## [What is being asked]
Quote the items below word for word, from the line with "Which category has" up to and including the line with "Is the sum of", leaving the pictures out.

## [Data for analysis]
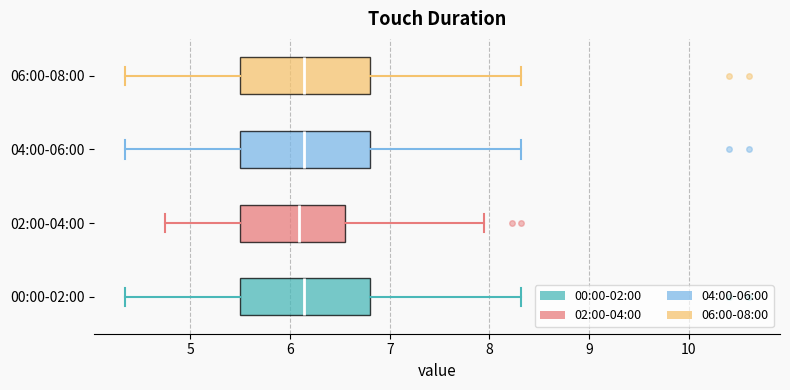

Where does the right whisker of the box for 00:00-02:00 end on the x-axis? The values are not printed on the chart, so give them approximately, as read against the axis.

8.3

* * *

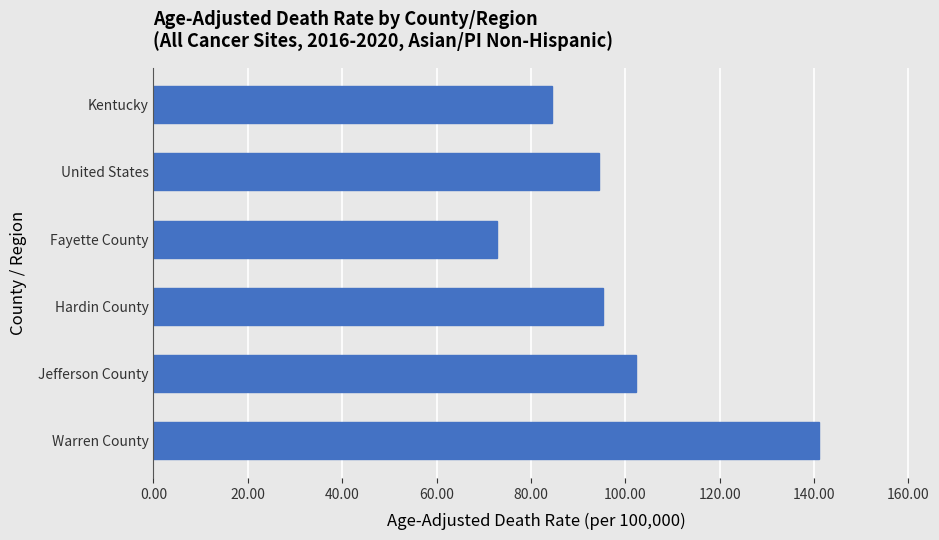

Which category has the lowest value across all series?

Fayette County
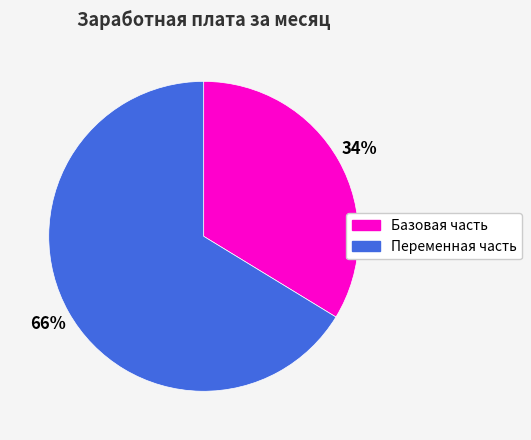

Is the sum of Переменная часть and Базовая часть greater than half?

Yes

--

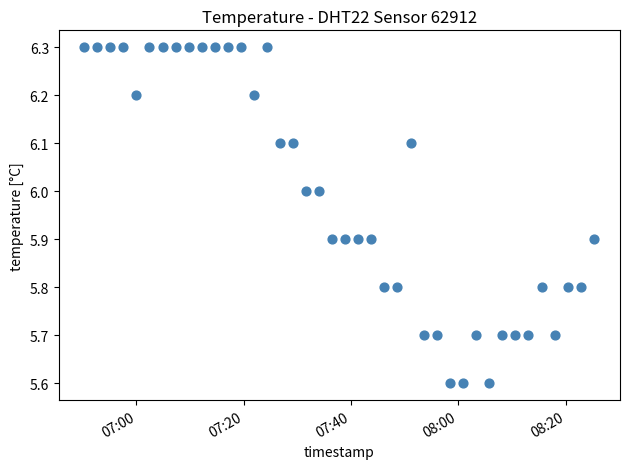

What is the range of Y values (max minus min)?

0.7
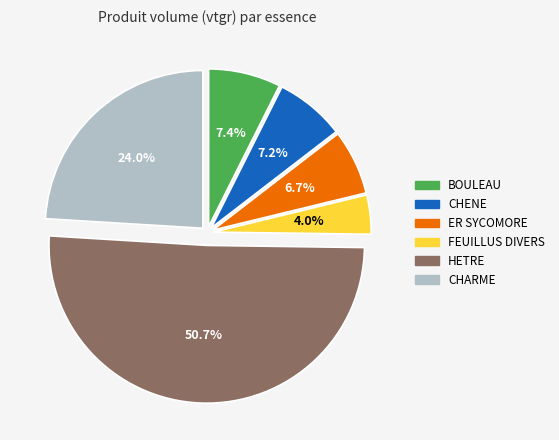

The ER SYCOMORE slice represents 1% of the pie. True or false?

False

## [Solution to the exercise]
Which category has the lowest value across all series?

Fayette County

Is the sum of Переменная часть and Базовая часть greater than half?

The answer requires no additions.